Şair henüz çocukken bir şey keşfetmişti, tüm büyük yazarlar üç ada sahipti. O da karar verdi ve ilk adını Cemal olarak kısaltacak, yanına da Süreyya’yı ekleyecekti. Daha sonra “y”lerden biri bir iddia sonucu kaybedilse de o Cemal Süreya Seber olacaktı. Bu iddia bir telefon numarasının unutulup unutulmaması üzerineydi.

Çok kadın sevdi, bu kadınları da herkesin sevmesini isterdi. Dostları sevdiği kadını beğenmeliydi. Bu yüzden sevdiği kadını beğenmeyen arkadaşlarına küserdi.

Kızı Ayçe ile sağlıklı bir ilişkisi yoktu. O kadar ki kızının nikâhına katılamadı, çünkü ona haber verilmemişti.

Cemal Süreya’nın mutlak doğum tarihi belirsizdi. Bu yüzden kendine her seferinde farklı bir doğum günü belirlerdi. Bu doğum günlerinden biri de 10 Ağustos’tu, yani sonradan eşi olacak Güngör Demiray’la tanıştıkları tarih.

Şair içkiden ziyade tam bir sigara tutkunudur. Bir gün onu çorba içerken görenler büyük bir şaşkınlık yaşar. Çünkü Cemal bir kaşık çorba içtikten sonra sigarasından bir nefes çeker. Bir kaşık çorba bir nefes sigara, bir kaşık çorba bir nefes sigara…

Kadınlara çekinmeden evlenme teklif edebilecek kadar özgüven sahibi olan Cemal’in, alışveriş sırasında bu özgüveni kaybolmaktadır. Beğendiği bir şeyin fiyatını sormaktan çekinir, çünkü fiyatını sorduğu andan itibaren o şeyi alma mecburiyeti hisseder. Bir diğer ilginç özelliği ise bir meyveyi veya sebzeyi yarım kilo alamamasıdır, çünkü bir şeyden yarım kilo alırsa satıcının kızacağını düşünür.

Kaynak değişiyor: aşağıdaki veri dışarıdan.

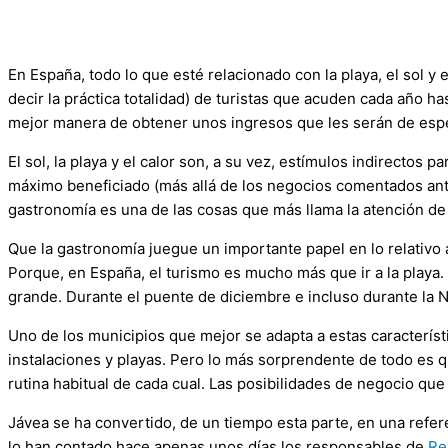
En España, todo lo que esté relacionado con la playa, el sol y
decir la práctica totalidad) de turistas que acuden cada año ha
mejor manera de obtener unos ingresos que les serán de especial
El sol, la playa y el calor son, a su vez, estímulos indirecto
máximo beneficiado (más allá de los negocios comentados ant
gastronomía es una de las cosas que más llama la atención de
Que la gastronomía juegue un importante papel en lo relativo 
Porque, en España, el turismo es mucho más que ir a la playa.
grande. Durante el puente de diciembre e incluso durante la 
Uno de los municipios que mejor se adapta a estas característ
instalaciones y playas. Pero lo más sorprendente de todo es q
rutina habitual de cada cual. Las posibilidades de negocio qu
Jávea se ha convertido, de un tiempo esta parte, en una refer
lo han contado hace apenas unos días los responsables de
Re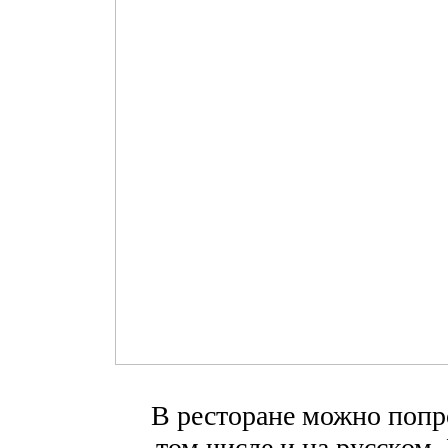
В ресторане можно попр
том числе и на русском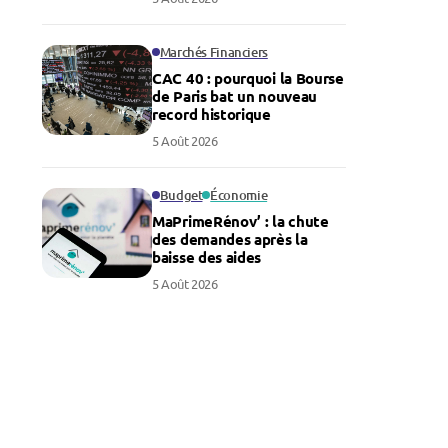
Marchés Financiers
CAC 40 : pourquoi la Bourse
de Paris bat un nouveau
record historique
5 Août 2026
Budget
Économie
MaPrimeRénov’ : la chute
des demandes après la
baisse des aides
5 Août 2026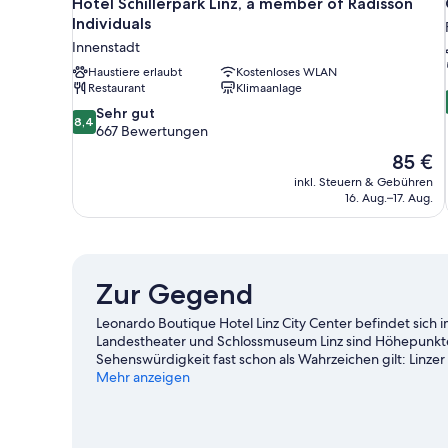
Hotel Schillerpark Linz, a member of Radisson
Individuals
Innenstadt
Haustiere erlaubt
Kostenloses WLAN
Restaurant
Klimaanlage
8.4
Sehr gut
8,4
von
667 Bewertungen
10,
Der
85 €
Sehr
Preis
inkl. Steuern & Gebühren
gut,
beträgt
16. Aug.–17. Aug.
667
85 €
Bewertungen
Zur Gegend
Leonardo Boutique Hotel Linz City Center befindet sich 
Landestheater und Schlossmuseum Linz sind Höhepunkte 
Sehenswürdigkeit fast schon als Wahrzeichen gilt: Linz
zwei weitere empfehlenswerte Orte für einen Absteche
Mehr anzeigen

İlk eşi Seniha ile sık sık kavga ederlerdi, bu kavgaların birinde çok fazla sinirlenen Seniha Cemal Süreya’nın bir çoğu yazar arkadaşları tarafından hediye edilen imzalı kitapların çoğunu yırttı.
Zuhal’le ayrılmışlardır, Cemal başka evlilikler-aşklar yaşamıştır. Bir gün Zuhal’le görüşen Cemal, Zuhal’in biriyle evlenmek istediğini öğrenir. Zuhal kızıp kızmadığını sorar, ama alacağı yanıt bambaşkadır. Çünkü Cemal, Zuhal’in nikâh şahidi olmayı istemektedir. Zuhal şaşkınlıkla bu teklifi kabul eder, ancak bu asla gerçekleşemeyecektir. Çünkü Zuhal’in evlenmek istediği kişi kısa süre sonra hayatını kaybeder.

Oğlu Memo çok fütursuzdu, babasıyla sürekli kavga eden Memo babasının en değerli kitaplarını çalıp sahaflara satardı. Cemal Süreya’nın son yıllarını çekilmez hale getiren Memo bir tartışmaları sırasında babasını ağır şekilde darp etti. Hastaneye kaldırılan Cemal Süreya hastalık ve üzüntü sonucu birkaç gün sonra hayata veda etti.